* _Records from a data collection_:

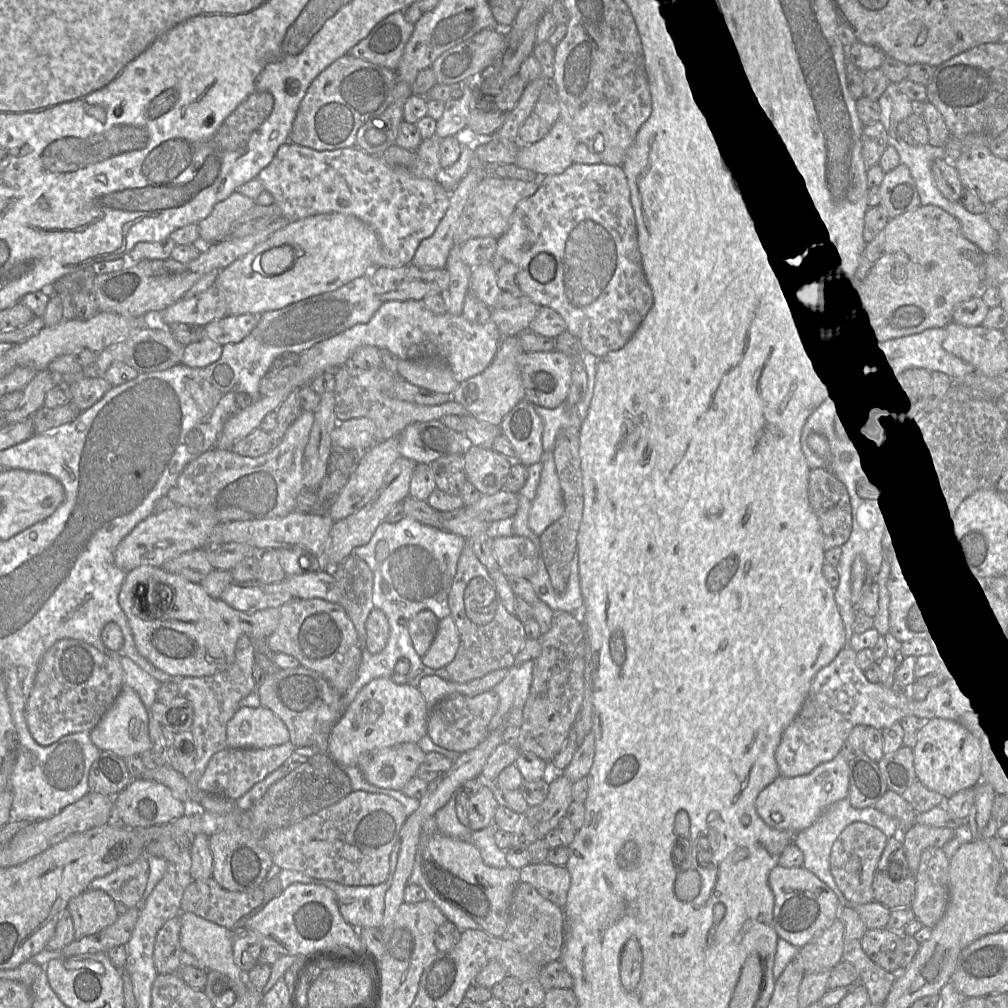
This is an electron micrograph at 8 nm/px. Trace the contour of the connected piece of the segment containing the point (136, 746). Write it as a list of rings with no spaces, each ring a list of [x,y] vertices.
[[[123,686],[114,703],[89,732],[91,741],[99,750],[112,751],[123,759],[128,756],[139,756],[146,751],[151,751],[152,748],[149,718],[150,713],[139,695],[132,688]]]

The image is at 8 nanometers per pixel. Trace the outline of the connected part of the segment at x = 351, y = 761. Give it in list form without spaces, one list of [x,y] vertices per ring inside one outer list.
[[[391,678],[373,679],[359,690],[353,701],[343,710],[330,731],[327,753],[340,767],[356,766],[359,756],[365,752],[397,746],[402,743],[418,743],[427,735],[430,710],[418,687],[394,683]]]

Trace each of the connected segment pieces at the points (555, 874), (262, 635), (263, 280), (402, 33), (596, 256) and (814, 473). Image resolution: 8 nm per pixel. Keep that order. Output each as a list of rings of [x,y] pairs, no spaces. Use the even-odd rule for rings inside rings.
[[[547,862],[529,863],[519,871],[520,882],[529,883],[544,898],[563,909],[571,883],[570,873],[565,866]]]
[[[142,565],[127,573],[118,603],[127,616],[138,652],[156,668],[173,676],[211,676],[226,669],[235,660],[240,636],[266,640],[280,620],[279,608],[251,613],[236,610],[212,598],[200,583],[151,565]],[[144,604],[154,610],[154,617],[144,613]]]
[[[327,213],[292,221],[266,240],[256,245],[249,253],[222,269],[214,286],[223,295],[228,315],[263,314],[278,310],[310,296],[335,290],[355,278],[368,275],[374,268],[380,242],[377,234],[358,218],[342,213]],[[282,245],[290,245],[295,250],[293,265],[278,275],[262,272],[260,258],[266,251]]]
[[[404,11],[395,12],[379,22],[348,54],[395,71],[413,30]]]
[[[602,163],[572,164],[560,174],[540,177],[537,191],[530,197],[518,202],[515,206],[510,217],[508,229],[497,239],[497,248],[490,262],[497,274],[497,284],[503,292],[508,291],[514,295],[526,295],[538,306],[550,307],[557,311],[566,322],[566,330],[580,340],[585,351],[597,357],[602,357],[610,351],[618,350],[623,347],[638,329],[653,305],[653,292],[646,280],[643,270],[642,257],[638,247],[636,219],[630,200],[630,189],[622,166]],[[540,253],[552,255],[556,263],[554,277],[547,283],[538,282],[529,272],[530,261]]]
[[[823,467],[811,469],[808,479],[808,499],[821,527],[825,552],[845,544],[853,530],[853,507],[844,482],[830,469]]]

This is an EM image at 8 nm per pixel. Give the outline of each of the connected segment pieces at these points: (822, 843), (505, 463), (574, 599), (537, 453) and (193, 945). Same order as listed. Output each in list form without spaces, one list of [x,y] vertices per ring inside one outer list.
[[[846,797],[829,806],[810,827],[795,834],[793,840],[793,843],[799,847],[804,855],[803,867],[816,875],[833,890],[841,907],[850,908],[853,908],[856,904],[847,900],[837,886],[830,871],[830,855],[834,842],[840,836],[842,831],[854,822],[864,822],[874,826],[880,829],[888,838],[900,834],[898,823],[894,818],[882,813],[875,807],[862,809],[853,808],[850,804],[849,797]]]
[[[472,445],[463,455],[467,480],[482,495],[493,495],[503,489],[513,460],[490,448]]]
[[[575,550],[571,561],[571,572],[564,592],[556,592],[552,585],[547,591],[538,594],[538,599],[547,604],[553,611],[565,611],[568,613],[580,613],[583,608],[583,596],[580,587],[578,551]]]
[[[523,399],[502,419],[500,433],[513,446],[515,460],[526,467],[541,460],[543,454],[542,433],[544,424],[535,411],[535,405]]]
[[[181,912],[179,917],[181,921],[180,945],[182,950],[200,961],[202,968],[206,971],[217,971],[227,976],[236,997],[242,996],[248,989],[248,983],[245,974],[234,962],[231,931],[190,912]]]

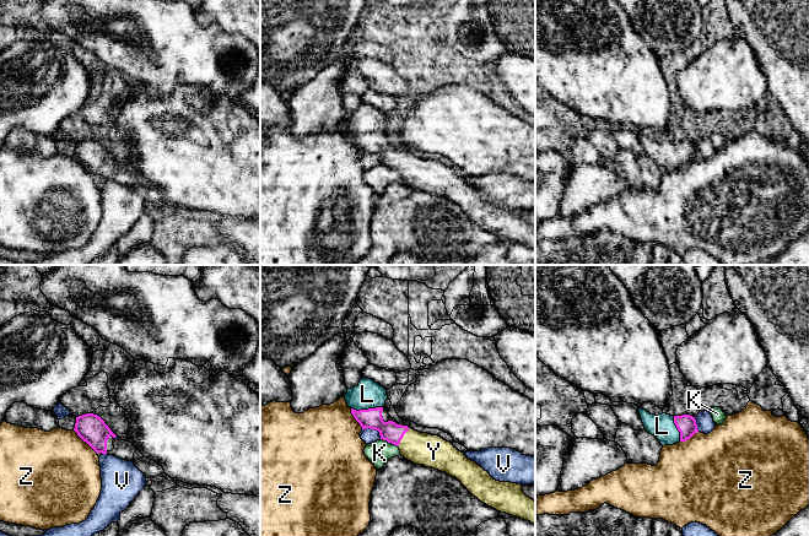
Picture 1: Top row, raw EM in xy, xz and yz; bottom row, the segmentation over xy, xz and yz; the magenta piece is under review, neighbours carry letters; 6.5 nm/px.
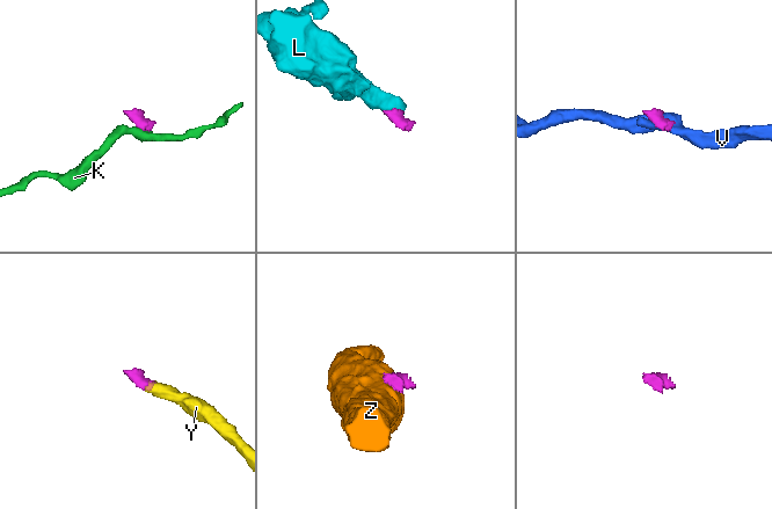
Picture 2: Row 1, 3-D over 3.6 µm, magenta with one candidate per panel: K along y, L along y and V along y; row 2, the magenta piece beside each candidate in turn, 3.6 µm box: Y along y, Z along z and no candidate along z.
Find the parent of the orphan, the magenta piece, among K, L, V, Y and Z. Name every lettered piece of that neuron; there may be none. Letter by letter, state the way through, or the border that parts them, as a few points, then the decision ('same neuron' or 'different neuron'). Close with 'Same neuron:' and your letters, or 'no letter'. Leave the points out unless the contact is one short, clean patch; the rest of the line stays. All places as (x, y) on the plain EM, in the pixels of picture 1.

* _Your assignment_: Leave out the pictures and retype every line above exactly.

* _Exercise output_:
This is an electron micrograph at 8 nm/px. Trace the contour of the connected piece of the segment containing the point (136, 746). Write it as a list of rings with no spaces, each ring a list of [x,y] vertices.
[[[123,686],[114,703],[89,732],[91,741],[99,750],[112,751],[123,759],[128,756],[139,756],[146,751],[151,751],[152,748],[149,718],[150,713],[139,695],[132,688]]]

The image is at 8 nanometers per pixel. Trace the outline of the connected part of the segment at x = 351, y = 761. Give it in list form without spaces, one list of [x,y] vertices per ring inside one outer list.
[[[391,678],[373,679],[359,690],[353,701],[343,710],[330,731],[327,753],[340,767],[356,766],[359,756],[365,752],[397,746],[402,743],[418,743],[427,735],[430,710],[418,687],[394,683]]]

Trace each of the connected segment pieces at the points (555, 874), (262, 635), (263, 280), (402, 33), (596, 256) and (814, 473). Image resolution: 8 nm per pixel. Keep that order. Output each as a list of rings of [x,y] pairs, no spaces. Use the even-odd rule for rings inside rings.
[[[547,862],[529,863],[519,871],[520,882],[529,883],[544,898],[563,909],[571,883],[570,873],[565,866]]]
[[[142,565],[127,573],[118,603],[127,616],[138,652],[156,668],[173,676],[211,676],[226,669],[235,660],[240,636],[266,640],[280,620],[279,608],[251,613],[236,610],[212,598],[200,583],[151,565]],[[144,604],[154,610],[154,617],[144,613]]]
[[[327,213],[292,221],[266,240],[256,245],[249,253],[222,269],[214,286],[223,295],[228,315],[263,314],[278,310],[310,296],[335,290],[355,278],[368,275],[374,268],[380,242],[377,234],[358,218],[342,213]],[[282,245],[290,245],[295,250],[293,265],[278,275],[262,272],[260,258],[266,251]]]
[[[404,11],[395,12],[379,22],[348,54],[395,71],[413,30]]]
[[[602,163],[572,164],[560,174],[540,177],[537,191],[530,197],[518,202],[515,206],[510,217],[508,229],[497,239],[497,248],[490,262],[497,274],[497,284],[503,292],[508,291],[514,295],[526,295],[538,306],[550,307],[557,311],[566,322],[566,330],[580,340],[585,351],[597,357],[602,357],[610,351],[618,350],[623,347],[638,329],[653,305],[653,292],[646,280],[643,270],[642,257],[638,247],[636,219],[630,200],[630,189],[622,166]],[[540,253],[552,255],[556,263],[554,277],[547,283],[538,282],[529,272],[530,261]]]
[[[823,467],[811,469],[808,479],[808,499],[821,527],[825,552],[845,544],[853,530],[853,507],[844,482],[830,469]]]

This is an EM image at 8 nm per pixel. Give the outline of each of the connected segment pieces at these points: (822, 843), (505, 463), (574, 599), (537, 453) and (193, 945). Same order as listed. Output each in list form without spaces, one list of [x,y] vertices per ring inside one outer list.
[[[846,797],[829,806],[810,827],[795,834],[793,840],[793,843],[799,847],[804,855],[803,867],[816,875],[833,890],[841,907],[850,908],[853,908],[856,904],[847,900],[837,886],[830,871],[830,855],[834,842],[840,836],[842,831],[854,822],[864,822],[874,826],[880,829],[888,838],[900,834],[898,823],[894,818],[882,813],[875,807],[862,809],[853,808],[850,804],[849,797]]]
[[[472,445],[463,455],[467,480],[482,495],[493,495],[503,489],[513,460],[490,448]]]
[[[575,550],[571,561],[571,572],[564,592],[556,592],[552,585],[547,591],[538,594],[538,599],[547,604],[553,611],[565,611],[568,613],[580,613],[583,608],[583,596],[580,587],[578,551]]]
[[[523,399],[502,419],[500,433],[513,446],[515,460],[526,467],[541,460],[543,454],[542,433],[544,424],[535,411],[535,405]]]
[[[181,912],[179,917],[181,921],[180,945],[182,950],[200,961],[202,968],[206,971],[217,971],[227,976],[236,997],[242,996],[248,989],[248,983],[245,974],[234,962],[231,931],[190,912]]]

Picture 1: Top row, raw EM in xy, xz and yz; bottom row, the segmentation over xy, xz and yz; the magenta piece is under review, neighbours carry letters; 6.5 nm/px.
Picture 2: Row 1, 3-D over 3.6 µm, magenta with one candidate per panel: K along y, L along y and V along y; row 2, the magenta piece beside each candidate in turn, 3.6 µm box: Y along y, Z along z and no candidate along z.
Find the parent of the orphan, the magenta piece, among K, L, V, Y and Z. Name every lettered piece of that neuron; there may be none. Letter by letter, state the way through, or the border that parts them, as a few points, then the decision ('same neuron' or 'different neuron'). Close with 'Same neuron:' and your letters, or 'no letter'. Leave the points out unless the contact is one short, clean patch; the rest of the line stays. All places as (x, y) on the plain EM, in the pixels of picture 1.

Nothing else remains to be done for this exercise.